What is to explain this apparent twentieth-century paradox: bloodshed and the obliteration of people and cities occurring at the same time as transnational prosperity, higher living standards, and much greater interconnectedness? Perhaps, on closer inspection, these two contradictory phenomena did not occur at the same time. Perhaps the explanation is simply a chronological one: there was peace and prosperity until 1914; then followed world war, interwar turbulences, another world war, and the grim cold war—Eric Hobsbawm’s “short twentieth century” of 1914– 19913 ; and then the post–cold war tilt toward global money-making once again. There is surely a lot to be said for dividing the last hundred years into periods, and it is worth noting that Ferguson arranges his arguments within strong chronological segments: the first 185 pages or so advance the tale to 1919; slightly more pages (193) analyze the interwar years; a full 210 pages go through World War II; then an epilogue of 58 pages takes the reader on a giddy survey through some of the worst events (Cambodia, Bosnia, Rwanda) of the past half-century.

Despite Ferguson’s sporadic accounts of horrible conflicts outside the Old World, such as the Rape of Nanking in 1937, The War of the World is undoubtedly a Eurocentric book. And that is how it should be, its author argues, because it was in Europe and its eastern borderlands—Poland, the Ukraine, the Balkans, Turkey, Armenia—that the bloodletting and holocausts were so relentless and repeated. A story that begins at Sarajevo in 1914 ends, fittingly enough, not too far away in the slaughter of Bosnian Muslims by Bosnian Serbs in the Bosnian town of Visegrad in 1992. If Latin America had been the scene of such holocausts during the twentieth century, then Ferguson’s focus would have been upon that continent instead.

Using the information:
[1] In the passage on Ferguson's The War of the World, how many pages does the book devote to World War II?
[2] Write out the passage on Ferguson's The War of the World word for word, starting with "Despite Ferguson’s sporadic" and going on through "that continent instead.".
[3] Continue the passage on Ferguson's The War of the World from the point where it stops.

Data section:
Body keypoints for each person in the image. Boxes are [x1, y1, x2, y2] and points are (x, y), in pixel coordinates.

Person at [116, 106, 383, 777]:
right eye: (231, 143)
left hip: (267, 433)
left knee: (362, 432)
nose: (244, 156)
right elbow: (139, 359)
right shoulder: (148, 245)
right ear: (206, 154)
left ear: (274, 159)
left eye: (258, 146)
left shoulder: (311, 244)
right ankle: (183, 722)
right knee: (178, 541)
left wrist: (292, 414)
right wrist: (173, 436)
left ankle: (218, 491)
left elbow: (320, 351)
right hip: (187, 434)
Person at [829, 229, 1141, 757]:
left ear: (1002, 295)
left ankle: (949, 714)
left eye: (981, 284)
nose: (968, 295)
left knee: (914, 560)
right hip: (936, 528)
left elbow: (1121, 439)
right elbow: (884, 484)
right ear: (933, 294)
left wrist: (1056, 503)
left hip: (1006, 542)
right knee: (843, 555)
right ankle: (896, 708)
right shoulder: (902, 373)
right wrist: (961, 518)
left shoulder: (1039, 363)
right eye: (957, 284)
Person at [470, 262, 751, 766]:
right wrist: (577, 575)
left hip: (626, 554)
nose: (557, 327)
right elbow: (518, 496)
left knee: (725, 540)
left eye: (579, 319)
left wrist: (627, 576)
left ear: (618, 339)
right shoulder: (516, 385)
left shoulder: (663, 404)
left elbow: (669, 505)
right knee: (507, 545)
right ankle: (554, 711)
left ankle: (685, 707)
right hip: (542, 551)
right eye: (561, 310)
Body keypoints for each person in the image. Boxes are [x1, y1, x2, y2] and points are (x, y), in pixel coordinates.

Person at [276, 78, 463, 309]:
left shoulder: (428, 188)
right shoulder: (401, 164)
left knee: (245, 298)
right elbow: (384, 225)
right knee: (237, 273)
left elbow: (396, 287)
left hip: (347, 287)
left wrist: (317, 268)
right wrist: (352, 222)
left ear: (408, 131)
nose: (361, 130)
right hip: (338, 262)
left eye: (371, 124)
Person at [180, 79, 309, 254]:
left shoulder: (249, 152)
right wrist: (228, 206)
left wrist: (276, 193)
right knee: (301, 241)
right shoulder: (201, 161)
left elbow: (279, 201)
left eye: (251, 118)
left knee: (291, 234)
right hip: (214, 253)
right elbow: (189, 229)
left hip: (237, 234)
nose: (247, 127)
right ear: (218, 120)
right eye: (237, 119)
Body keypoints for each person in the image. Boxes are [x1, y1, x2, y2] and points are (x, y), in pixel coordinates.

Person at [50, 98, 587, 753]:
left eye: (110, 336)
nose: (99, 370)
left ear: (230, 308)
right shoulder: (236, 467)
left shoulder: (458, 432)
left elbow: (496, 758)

Answer set:
[1] A full 210 pages.

[2]
Despite Ferguson’s sporadic accounts of horrible conflicts outside the Old World, such as the Rape of Nanking in 1937, The War of the World is undoubtedly a Eurocentric book. And that is how it should be, its author argues, because it was in Europe and its eastern borderlands—Poland, the Ukraine, the Balkans, Turkey, Armenia—that the bloodletting and holocausts were so relentless and repeated. A story that begins at Sarajevo in 1914 ends, fittingly enough, not too far away in the slaughter of Bosnian Muslims by Bosnian Serbs in the Bosnian town of Visegrad in 1992. If Latin America had been the scene of such holocausts during the twentieth century, then Ferguson’s focus would have been upon that continent instead.

[3]
How, then, is one to understand why extremes of violence occurred chiefly in certain regions, and at certain times? They were caused, Ferguson argues—persuasively, to this reviewer—by an explosive mix of three elements: “ethnic conflict, economic volatility and empires in decline.” None of these elements is new, and each of them has often been advanced to explain wars, past and present. The first reason is so ubiquitous that it scarcely requires explanation. Ethnicity or, if you like, racism, has been the cause of many of the heartless massacres of one group by another since time immemorial. And the ethnic mix across the lands running eastward from the Elbe River in eastern Germany to Smolensk in western Russia, and from the Adriatic to Baku on the Caspian Sea, was probably more racially and linguistically heterogeneous than across any similar stretch of land elsewhere on the planet. Ferguson seems to me particularly good in describing, with ample statistics and maps, the distribution of polyglot populations. Every land in the regions he discusses east of the Elbe possessed large religious, racial, and linguistic minorities; and everywhere, hated by most people apparently, there were Jews. Everywhere, also, there were Jew-baiters and rabble-rousers.

  1. 1

    Geoffrey Barraclough, An Introduction to Contemporary History (Basic Books, 1964); William H. McNeill, The Pursuit of Power: Technology, Armed Force, and Society Since AD 1000 (University of Chicago Press, 1982); Theodore H. von Laue, The World Revolution of Westernization: The Twentieth Century in Global Perspective (Oxford University Press, 1987); Eric Hobsbawm, Age of Extremes: The Short Twentieth Century, 1914–1991(London: Michael Joseph, 1994); J.R. McNeill, Something New Under the Sun: An Environmental History of the Twentieth-Century World (Norton, 2000).

  2. 2

    John Maynard Keynes, The Economic Consequences of the Peace (written and published immediately after the Treaty of Versailles was signed; Transaction, 2003 edition, pp. 11–12, is used here). Ferguson quotes and paraphrases on page4 of The War of the World.

  3. 3

    As in the subtitle of his book Age of Extremes (see note 1 above).